Aspect-Category based Sentiment Analysis with Hierarchical Graph Convolutional Network (2020)
- Abstract
- Introduction
- Problem Formalization
- The Proposed Approach
- Feature Extraction with BERT
- Hier-GCN
- Category GCN Sub-Layer
- Category-Sentiment GCN Sub-Layer
- Hierarchical Prediction Integration
0. Abstract
대부분의 ABSA 연구들에서 말하는 “aspect”는..
- Explicit aspect (O)
- Implicit aspect (X)
둘 다 capture하기 위해, 이 논문은 Aspect-CATEGORY based sentiment analysis를 수행함
- (1) joint aspect category detection
- (2) category-oriented sentiment classification
ABSA task를 “category-sentiment hierarchy prediction”문제로써 바라본다.
- output : hierarchy output structure
- (1) 리뷰 내의 multiple aspect categories를 identify
- (2) 각각의 identified category에 대해 sentiment를 predict
Hier-GCN를 제안한다
- LOWER-level GCN : inner-relations among multiple categories
- HIGHER-level GCN : inter-relations between aspect categories & sentiments
1. Introduction
( 기존의 연구들 : ABSC, ATSA )
ABSC (Aspect Based Sentiment Classification )

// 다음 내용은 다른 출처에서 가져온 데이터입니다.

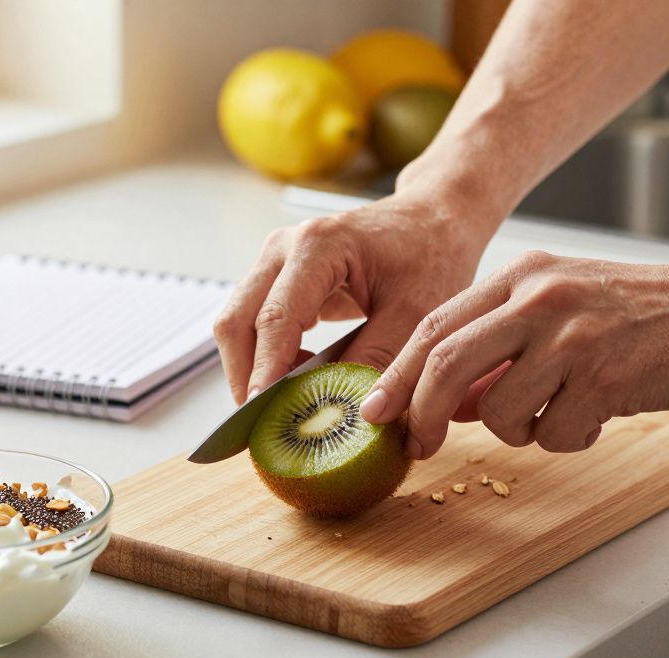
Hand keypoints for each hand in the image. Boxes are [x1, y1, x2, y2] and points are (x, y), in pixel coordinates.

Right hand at [213, 190, 496, 403]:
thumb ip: (377, 362)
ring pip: (237, 325)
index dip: (265, 371)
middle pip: (237, 322)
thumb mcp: (416, 314)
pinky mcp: (277, 278)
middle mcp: (284, 248)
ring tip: (284, 407)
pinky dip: (265, 358)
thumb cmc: (430, 255)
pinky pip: (253, 324)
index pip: (275, 318)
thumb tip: (344, 413)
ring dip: (252, 369)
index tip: (263, 414)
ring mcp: (275, 261)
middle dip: (245, 377)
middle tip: (263, 425)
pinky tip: (297, 381)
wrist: (432, 219)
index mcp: (318, 246)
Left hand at [361, 251, 668, 457]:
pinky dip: (569, 439)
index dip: (396, 375)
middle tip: (418, 446)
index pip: (434, 327)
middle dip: (421, 414)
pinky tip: (598, 415)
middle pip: (445, 363)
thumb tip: (444, 402)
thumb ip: (500, 347)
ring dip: (517, 431)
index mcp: (521, 276)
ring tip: (558, 413)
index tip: (373, 411)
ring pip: (498, 410)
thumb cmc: (641, 315)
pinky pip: (555, 434)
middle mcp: (539, 297)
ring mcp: (572, 335)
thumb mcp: (559, 309)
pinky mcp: (607, 376)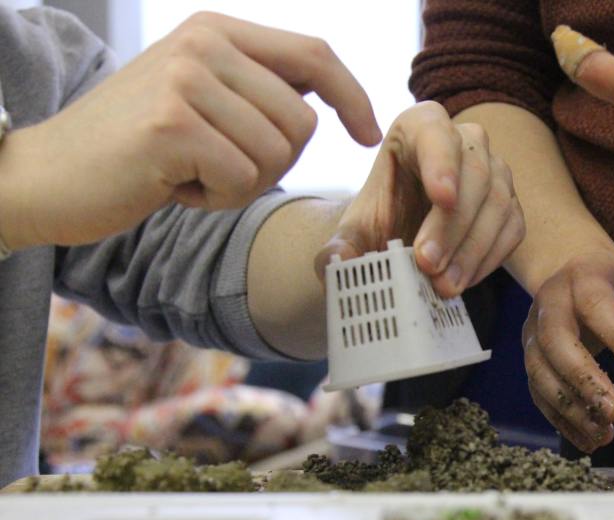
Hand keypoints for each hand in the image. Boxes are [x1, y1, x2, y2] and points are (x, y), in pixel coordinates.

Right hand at [0, 11, 380, 249]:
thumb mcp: (200, 96)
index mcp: (216, 29)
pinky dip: (218, 199)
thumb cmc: (136, 146)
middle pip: (302, 122)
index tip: (366, 134)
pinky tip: (176, 186)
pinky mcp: (173, 126)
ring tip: (191, 172)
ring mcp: (186, 81)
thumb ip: (257, 86)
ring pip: (277, 154)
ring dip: (242, 183)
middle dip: (274, 163)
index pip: (315, 54)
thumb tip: (333, 97)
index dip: (352, 96)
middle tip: (217, 167)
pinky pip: (243, 180)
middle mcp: (203, 43)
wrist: (48, 173)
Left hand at [316, 102, 524, 296]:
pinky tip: (462, 282)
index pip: (436, 131)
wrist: (402, 238)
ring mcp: (494, 172)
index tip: (441, 198)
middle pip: (473, 174)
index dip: (442, 162)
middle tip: (428, 265)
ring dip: (471, 249)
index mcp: (419, 127)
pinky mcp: (510, 206)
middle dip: (452, 225)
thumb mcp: (352, 233)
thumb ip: (339, 247)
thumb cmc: (381, 221)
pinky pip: (511, 230)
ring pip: (497, 202)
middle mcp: (466, 140)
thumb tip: (337, 262)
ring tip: (443, 285)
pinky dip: (488, 259)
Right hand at [522, 250, 613, 451]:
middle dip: (583, 378)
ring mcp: (534, 331)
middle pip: (555, 339)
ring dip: (570, 407)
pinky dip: (561, 420)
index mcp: (586, 277)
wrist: (575, 271)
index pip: (596, 305)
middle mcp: (551, 302)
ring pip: (540, 370)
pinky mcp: (531, 357)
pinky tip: (589, 439)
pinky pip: (538, 392)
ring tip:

- aspect 용어로부터 sentiment detect하기
- 한계점 : aspect 용어가 먼저 정해져야 (annotated)
ATSA (Aspect Term-based Sentiment Analysis )
- (1) aspect term extraction &
- (2) aspect sentiment classification을 jointly하게 수행
- 한계점 : only considers explicit aspects
이러한 위 두 방법론의 한계점에 대안으로, ACSA에 focus
ACSA (Aspect-Category based Sentiment Analysis)
ATSA와 마찬가지로 (1) & (2)를 동시에 jointly하게 수행
ATSA보다 나은 2가지?
- (a) 리뷰 내에 명시적으로 해당 aspect term을 사용하지 않았어도 OK
- (b) aspect term을 explicitly하게 뽑아내지 않아도, 문제 없음
( (a), (b) 다른게 뭐지…?? )
제안한 방법론 : Hier-GCN
- two-layer hierarchcy
- lower : aspect 찾기 ( multi-label classification … 여러 aspect 존재 가능)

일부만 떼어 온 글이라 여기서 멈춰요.